| READING PASSAGE |
--- START ---
Greek pensioner protests have fallen on deaf ears
Greek pensioner protests have fallen on deaf ears

Breaking a vow not to impose any more austerity measures, the Greek coalition government led by Prime Minister Antonis Samaras, the New Democracy Conservative leader,  is set to slash already-reduced auxiliary pensions as much as another 25 percent.
Greek retirees, besides their pensions, receive auxiliary benefits they earned from deductions from their salaries over decades of work and they’ve already seen those cut.
Now they could be reduced by another 25 percent, according to  the Labor Institute of the General Confederation of Greek Labor (INE/GSEE) although the government put the figure at far less.
The Labor Ministry said the cuts are necessary after the abolition of 24 indirect taxes that fed money into the labor pool, estimating a drop of 120 million euros ($165.03 million) although the labor unions said it would be 1.7 billion euros ($2.33 billion), the money taken from pensioners.
Some pensioners are already living on benefits of 300 euros ($412.60) although Samaras has promised to help them with returns from a primary surplus of 1.5 billion euros, only to see bigger cuts later.
Lump sums that retirees earned have also been cut 40 percent and more although the country’s highest court has ruled those unconstitutional, posing a problem for the government if the money has to be returned retroactively and current retirees receive what they are fully due. The court said the money belong to the beneficiaries, not the government, which has nevertheless expropriated it.
The remaining 72 indirect taxes for such funds are also set to be revised by the end of the year, as Development Minister Costis Hatzidakis clarified this week, which would inflict a further blow on the pensions old and new pensioners receive, another blow that the government promised wouldn’t happen.
“These contributions will be gathered in one account at the Finance Ministry, which will distribute them according to the needs of each fund. No social security fund structure will be put in danger with the incorporation of all such resources in one account,” the president of the Social Security Foundation (IKA), Rovertos Spyropoulos, said.
“As of January 1, 2014, you will get what you’ve paid for, as there will be an individual share, with no discrimination, while the system of supplementary pensions will be clear and transparent for all workers,” noted Anastasios Papanikolaou, the president of the Single Auxiliary Social Security Fund (ETEA).
--- END ---
| DATA TO EXAMINE |
--- START ---
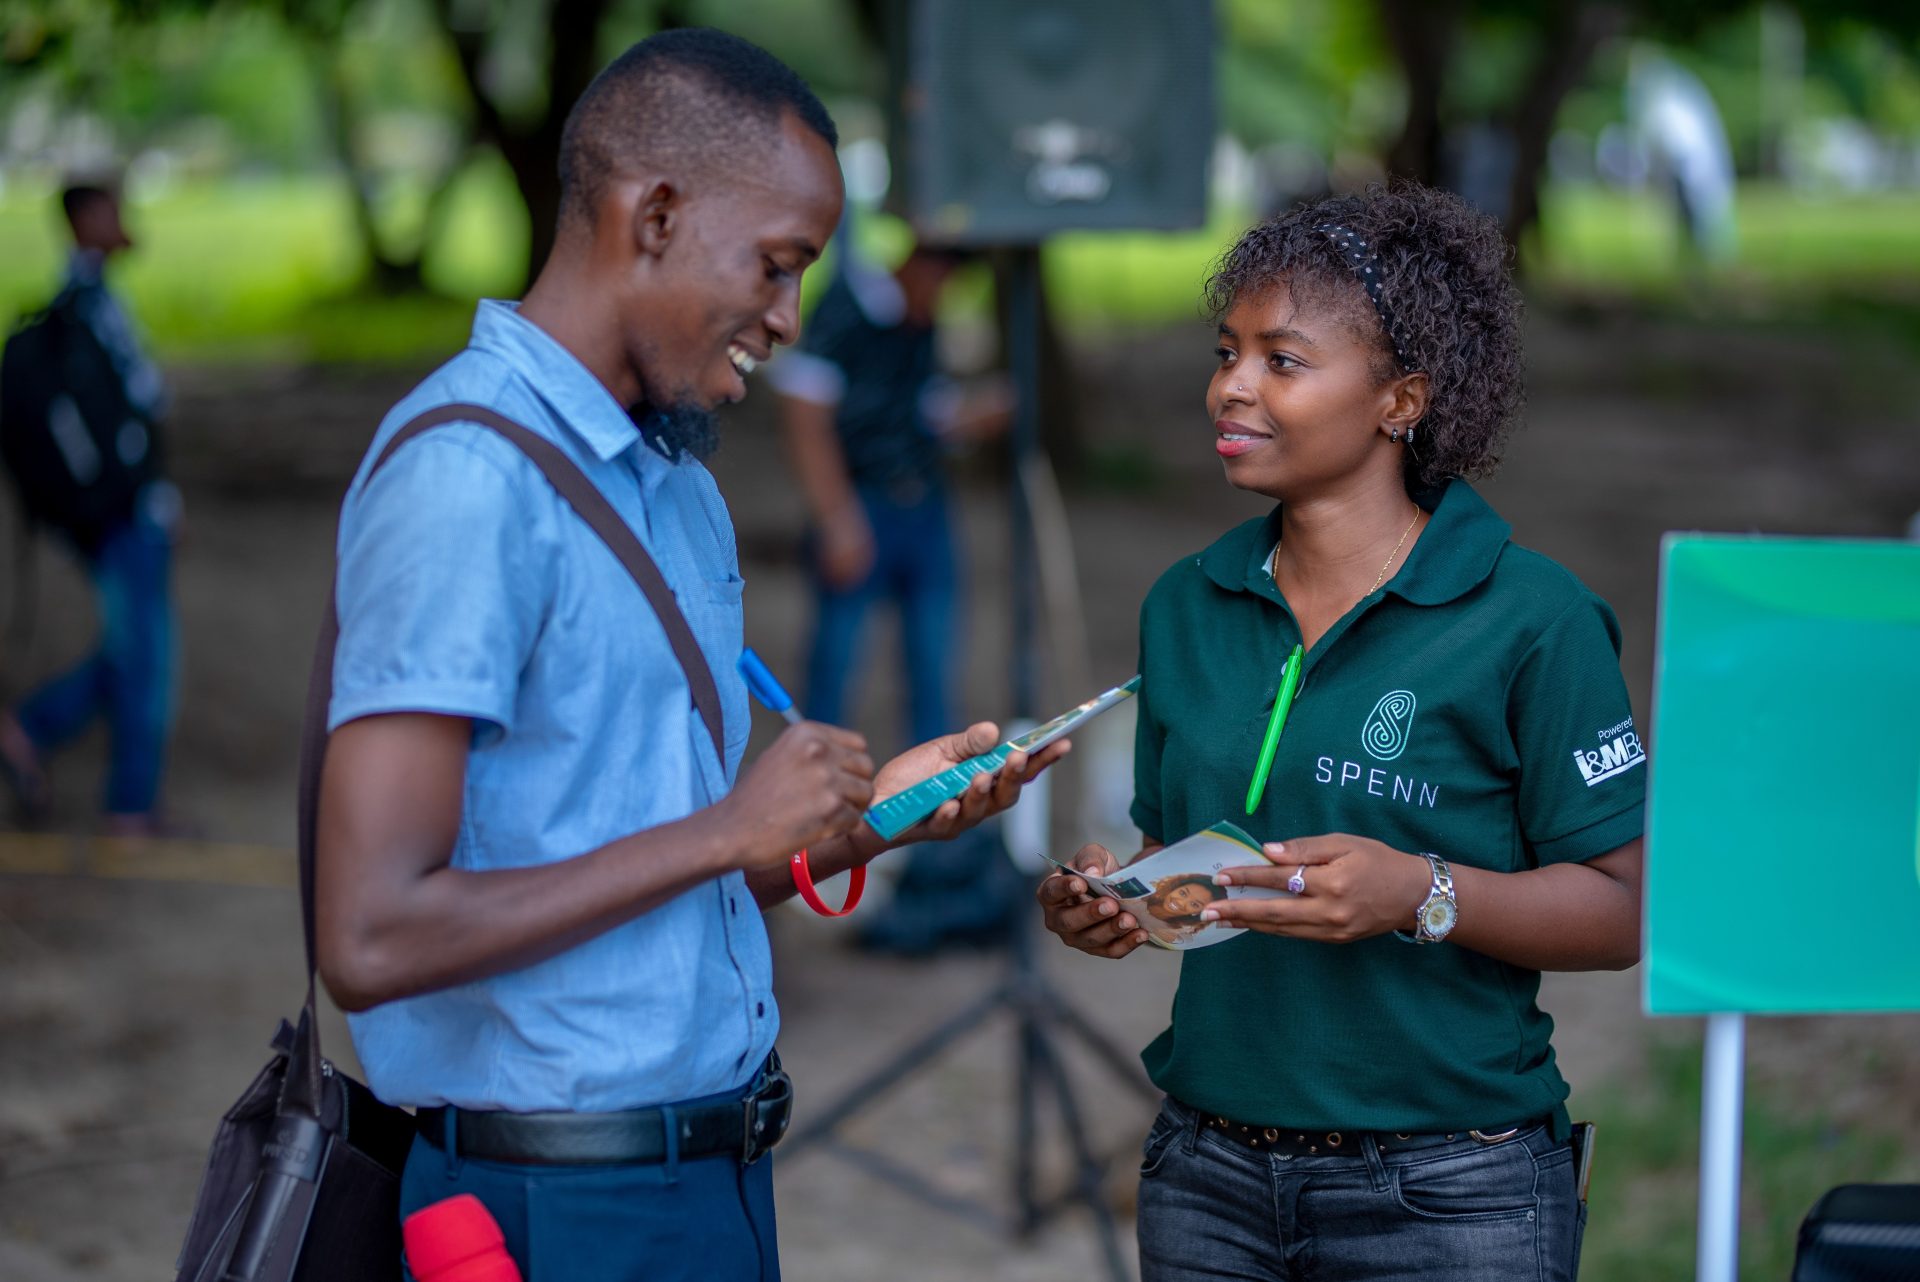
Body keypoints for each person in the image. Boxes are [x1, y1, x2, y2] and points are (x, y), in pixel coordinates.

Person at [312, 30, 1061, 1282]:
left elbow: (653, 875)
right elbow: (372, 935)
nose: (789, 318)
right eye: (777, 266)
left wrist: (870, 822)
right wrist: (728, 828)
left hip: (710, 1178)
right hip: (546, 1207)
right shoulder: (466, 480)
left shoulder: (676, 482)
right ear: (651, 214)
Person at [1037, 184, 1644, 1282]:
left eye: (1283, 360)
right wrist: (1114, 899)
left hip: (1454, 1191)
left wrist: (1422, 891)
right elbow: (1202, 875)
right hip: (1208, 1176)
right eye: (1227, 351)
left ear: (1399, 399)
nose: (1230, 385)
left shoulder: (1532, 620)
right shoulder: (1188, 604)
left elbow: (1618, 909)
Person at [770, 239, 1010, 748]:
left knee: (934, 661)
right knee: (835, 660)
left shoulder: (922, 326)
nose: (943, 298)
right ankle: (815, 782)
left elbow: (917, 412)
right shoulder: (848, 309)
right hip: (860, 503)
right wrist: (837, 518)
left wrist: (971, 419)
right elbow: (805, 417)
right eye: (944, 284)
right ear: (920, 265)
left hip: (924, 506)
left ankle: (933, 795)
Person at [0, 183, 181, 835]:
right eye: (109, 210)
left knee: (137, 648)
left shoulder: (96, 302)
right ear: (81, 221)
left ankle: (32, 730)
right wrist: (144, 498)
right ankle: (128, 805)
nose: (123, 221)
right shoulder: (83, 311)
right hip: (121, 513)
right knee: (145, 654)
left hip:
--- END ---
In the article on Greek pensioner protests, what drop did the Labor Ministry estimate from abolishing the 24 indirect taxes?

| ANSWER SPACE |
120 million euros ($165.03 million).